Мои земляки-соловчане сообщили, что разгрузка барж закончилась. Вычегда стала. Последним пригнали этап стариков чеченцев. Многие из них пришли по снегу босые или в калошах на босую ногу. Много обмороженных. Перпункт переполнен. Готовится большой этап на Ухту. Медкомиссия отбирает в первую очередь трудоспособных, а квалификационная комиссия, приехавшая из Ухты, отбирает специалистов. Через несколько дней мои дорогие соловчане в последний раз перед этапом подошли к окну, уже занесенному снегом, и попрощались со мной. Мое одиночество скрашивали только три добрые женщины, выхаживающие меня как своего.

А люди умирали. В лазарете на освободившиеся места сразу же поступали пеллагрики, дистрофики, обмороженные, с воспалением легких и т. д. Михася рассказала о процедуре выноса покойника из зоны. Она видела, как голого покойника на носилках принесли на проходную, на шее и на ноге покойника висели бирки. Стрелок на проходной сверил бирки с сопроводитель-


 

 

- 228 -

ной бумагой, потом взял большой молоток на длинной рукоятке и, размахнувшись, трахнул покойника по лбу. «Я аж затряслась»,— говорила Михася. А вахтер говорит: «Это ему последняя печать на лоб, чтоб живого за зону не вынесли. Всем вам поставим, кому раньше, кому позже».

Потом мне рассказали еще об одной особенности похорон. Урки из похоронной бригады ленятся копать стандартную могилу в мерзлом грунте. Они выкапывают яму мельче и короче, а покойнику обламывают ноги, чтобы поместить в яму. Я уже перестал реагировать на такие «детали». Покойнику все едино, хоть жерновами его размели, а вот живых, умирающих справа и слева, жалко, особенно тех, кто и перед смертью сохранил облик человеческий.

Размышляя о своем положении и ходе событий, я нередко вспоминал о гороскопе, о динамике предсказанных подъемов и спадов. Как верно оправдался первый неблагоприятный период: смежные 38—39-й годы с пиком неприятностей в середине периода. 1938 год начался на Секирной горе в ожидании расстрела, почти весь год я провел в тюрьмах и этапах, получил новый срок, замерзал в карцере, а теперь лежу с пеллагрой среди умирающих. Если выживу, дальше должно быть улучшение и длительный период относительного благополучия.

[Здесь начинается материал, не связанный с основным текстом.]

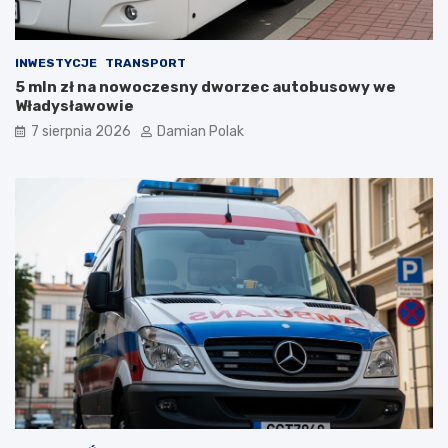
a
ć
s
?
i
INWESTYCJE
TRANSPORT
ę
5 mln zł na nowoczesny dworzec autobusowy we
l
Władysławowie
i
c
7 sierpnia 2026
Damian Polak
z
n
y
m
i
o
b
r
a
ż
e
n
i
a
m
i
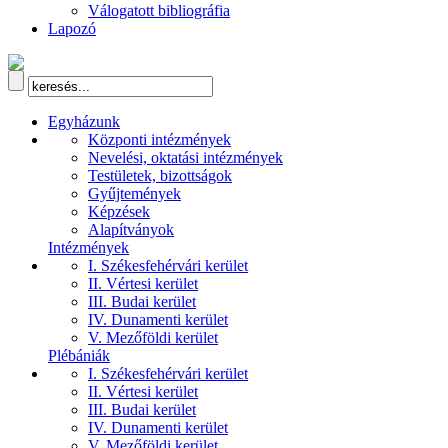
Válogatott bibliográfia
Lapozó
Egyházunk
Központi intézmények
Nevelési, oktatási intézmények
Testületek, bizottságok
Gyűjtemények
Képzések
Alapítványok
Intézmények
I. Székesfehérvári kerület
II. Vértesi kerület
III. Budai kerület
IV. Dunamenti kerület
V. Mezőföldi kerület
Plébániák
I. Székesfehérvári kerület
II. Vértesi kerület
III. Budai kerület
IV. Dunamenti kerület
V. Mezőföldi kerület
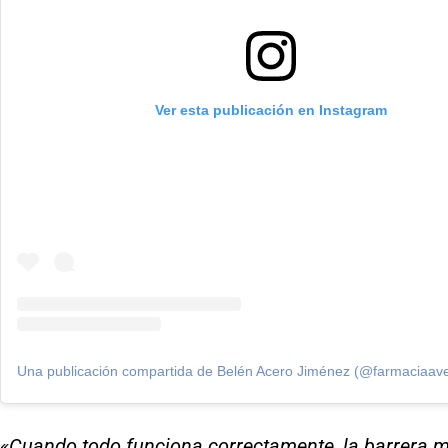
Ver esta publicación en Instagram
«Cuando todo funciona correctamente, la barrera mu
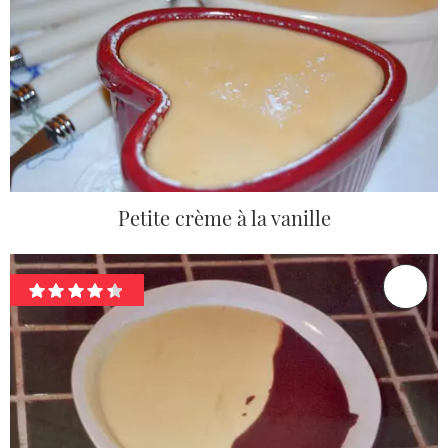
Petite crème à la vanille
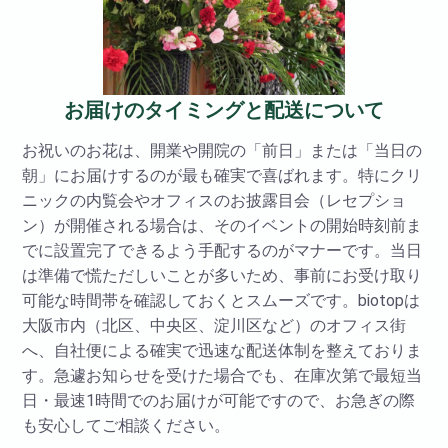
お届けのタイミングと配送について
お祝いのお花は、開業や開院の「前日」または「当日の
朝」にお届けするのが最も確実で喜ばれます。特にクリ
ニックの内覧会やオフィスのお披露目会（レセプショ
ン）が開催される場合は、そのイベントの開始時刻前ま
でに設置完了できるよう手配するのがマナーです。当日
は準備で慌ただしいことが多いため、事前にお受け取り
可能な時間帯を確認しておくとスムーズです。biotopは
大阪市内（北区、中央区、淀川区など）のオフィス街
へ、自社便による確実で迅速な配送体制を整えておりま
す。急遽お知らせを受けた場合でも、在庫次第で最短当
日・最速1時間でのお届けが可能ですので、お急ぎの際
も安心してご相談ください。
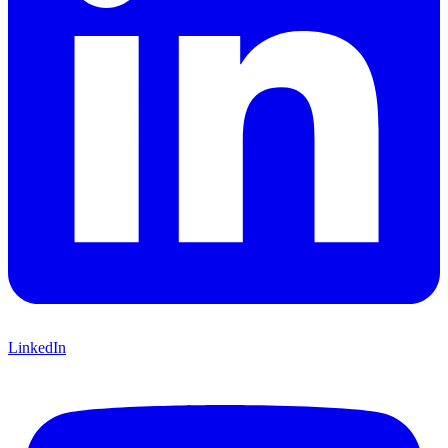
LinkedIn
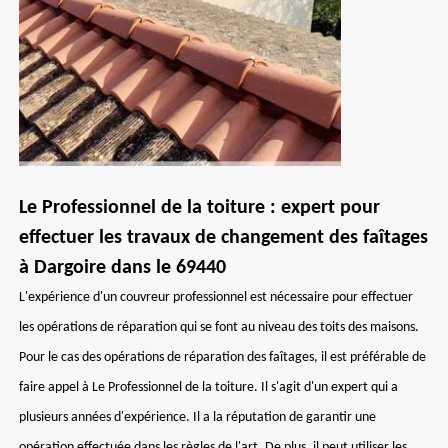
Le Professionnel de la toiture : expert pour
effectuer les travaux de changement des faîtages
à Dargoire dans le 69440
L'expérience d'un couvreur professionnel est nécessaire pour effectuer
les opérations de réparation qui se font au niveau des toits des maisons.
Pour le cas des opérations de réparation des faîtages, il est préférable de
faire appel à Le Professionnel de la toiture. Il s'agit d'un expert qui a
plusieurs années d'expérience. Il a la réputation de garantir une
opération effectuée dans les règles de l'art. De plus, il peut utiliser les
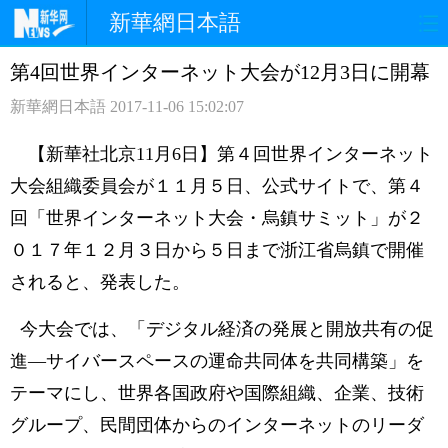
新華網日本語
第4回世界インターネット大会が12月3日に開幕
ホームページ
政治
経済
新華網日本語
2017-11-06 15:02:07
社会
文化
エンタメ
【新華社北京11月6日】第４回世界インターネット
観光
評論
写真
大会組織委員会が１１月５日、公式サイトで、第４
回「世界インターネット大会・烏鎮サミット」が２
中日対訳
０１７年１２月３日から５日まで浙江省烏鎮で開催
されると、発表した。
今大会では、「デジタル経済の発展と開放共有の促
進―サイバースペースの運命共同体を共同構築」を
テーマにし、世界各国政府や国際組織、企業、技術
グループ、民間団体からのインターネットのリーダ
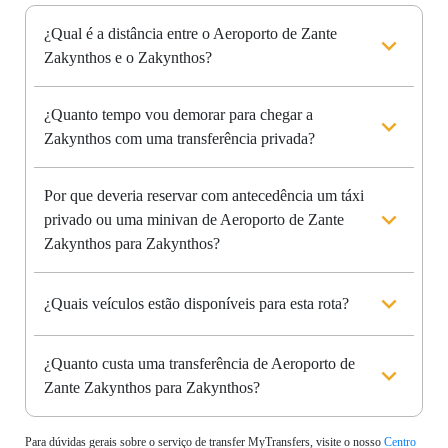
¿Qual é a distância entre o Aeroporto de Zante
Zakynthos e o Zakynthos?
¿Quanto tempo vou demorar para chegar a
Zakynthos com uma transferência privada?
Por que deveria reservar com antecedência um táxi
privado ou uma minivan de Aeroporto de Zante
Zakynthos para Zakynthos?
¿Quais veículos estão disponíveis para esta rota?
¿Quanto custa uma transferência de Aeroporto de
Zante Zakynthos para Zakynthos?
Para dúvidas gerais sobre o serviço de transfer MyTransfers, visite o nosso
Centro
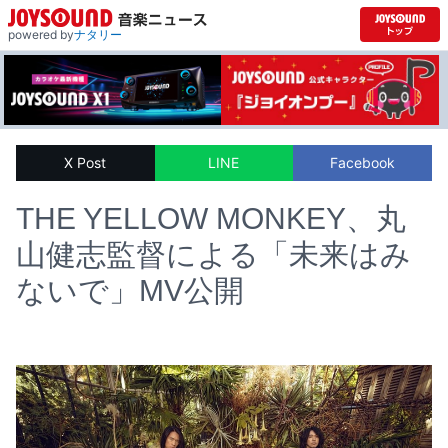
powered by
ナタリー
X Post
LINE
Facebook
THE YELLOW MONKEY、丸
山健志監督による「未来はみ
ないで」MV公開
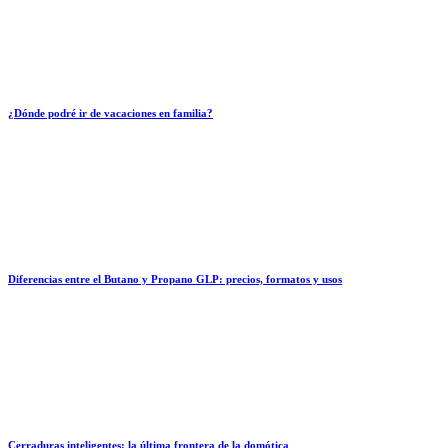
¿Dónde podré ir de vacaciones en familia?
Diferencias entre el Butano y Propano GLP: precios, formatos y usos
Cerraduras inteligentes: la última frontera de la domótica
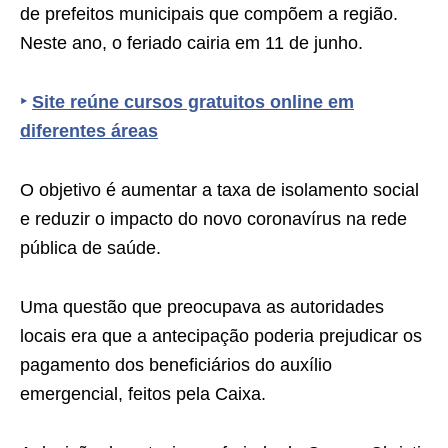
de prefeitos municipais que compõem a região.
Neste ano, o feriado cairia em 11 de junho.
‣
Site reúne cursos gratuitos online em
diferentes áreas
O objetivo é aumentar a taxa de isolamento social
e reduzir o impacto do novo coronavírus na rede
pública de saúde.
Uma questão que preocupava as autoridades
locais era que a antecipação poderia prejudicar os
pagamento dos beneficiários do auxílio
emergencial, feitos pela Caixa.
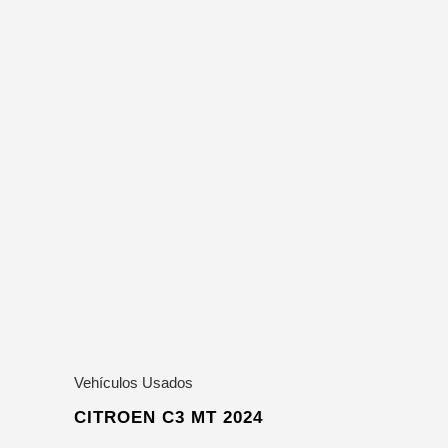
Vehículos Usados
CITROEN C3 MT 2024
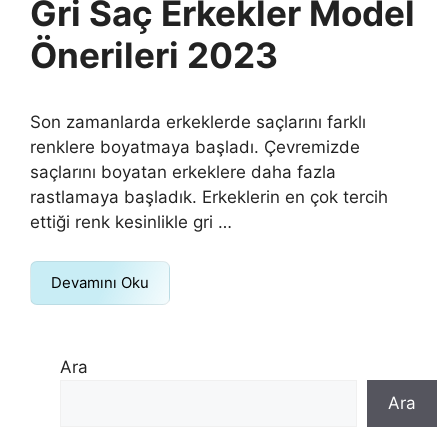
Gri Saç Erkekler Model
Önerileri 2023
Son zamanlarda erkeklerde saçlarını farklı
renklere boyatmaya başladı. Çevremizde
saçlarını boyatan erkeklere daha fazla
rastlamaya başladık. Erkeklerin en çok tercih
ettiği renk kesinlikle gri …
Devamını Oku
Ara
Ara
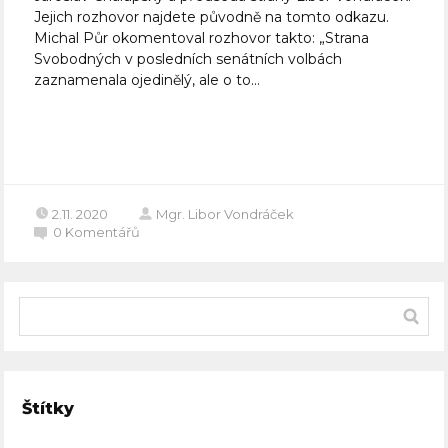
Jejich rozhovor najdete původně na tomto odkazu.
Michal Půr okomentoval rozhovor takto: „Strana
Svobodných v posledních senátních volbách
zaznamenala ojedinělý, ale o to...
Celý článek
2.11. 2020
Mgr. Libor Vondráček
0
Komentářů
Štítky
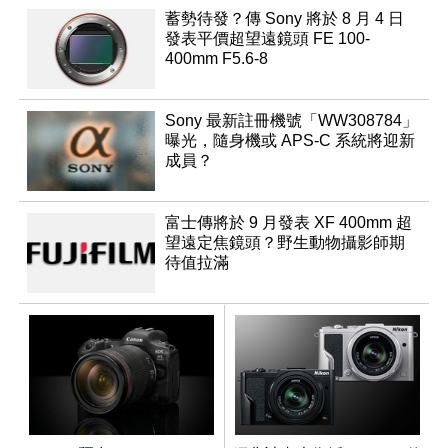
蓄勢待發？傳 Sony 將於 8 月 4 日
發表平價超望遠鏡頭 FE 100-
400mm F5.6-8
Sony 最新註冊機號「WW308784」
曝光，隨身機或 APS-C 系統將迎新
成員？
富士傳將於 9 月發表 XF 400mm 超
望遠定焦鏡頭？野生動物攝影師期
待值拉滿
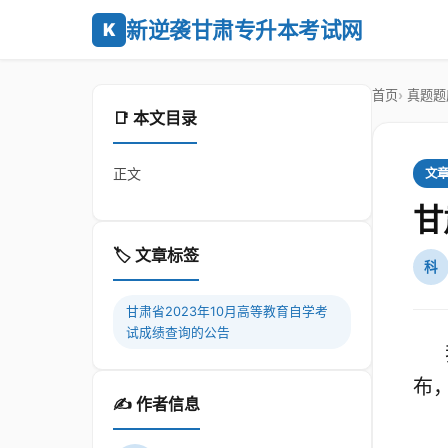
新逆袭甘肃专升本考试网
K
首页
真题题
📑 本文目录
正文
文
甘
🏷️ 文章标签
科
甘肃省2023年10月高等教育自学考
试成绩查询的公告
布
✍️ 作者信息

Состояние мое как будто стало улучшаться, подходил день рождения, но тут произошел скандал. Один из пеллагриков позавидовал, что мне дают молоко и клюкву, и во время врачебного обхода стал кричать о безобразиях, о блате, о неправильном распределении продуктов, о выделении из общей массы привилегированных и т. п. Он поднялся на топчане, маленький тощий старик, и, брызгая слюной, кричал:

— Если у вас есть молоко, то надо давать его мне, а не этому мальчишке. Я комиссар Футликов, я

 

 

- 229 -

член реввоенсовета армии, я гнал в бой полки и дивизии. У меня орден Красного Знамени, меня Ворошилов знает. Я требую...

Серебров слушал его не перебивая, а затем сказал:

— Вы бывший комиссар. Теперь вы враг народа, и ордена у вас отобрали, и никаких заслуг и привилегий у вас не осталось. Вы получаете все, что полагается. А этому «мальчишке» сестры помогают от всего сердца. Я не могу им это запретить, так же как не могу заставить их менять свои вещи, чтобы подкармливать вас.

Футликов в ярости сполз с топчана и в наказание Михасе нагадил на пол по дороге в уборную.

В начале декабря теоретически мне полагалось умереть, но я еще жил и даже избавился от пеллагрического поноса. Появившееся было пятно на лбу (черная метка пеллагры) постепенно бледнело. Я все еще учил наизусть монолог Фауста, но хотелось книг и газет или интересных собеседников. Я стал помогать медсестрам измерять температуру. На весь лазарет осталось всего три градусника, и процесс измерения температуры продолжался четыре-пять часов.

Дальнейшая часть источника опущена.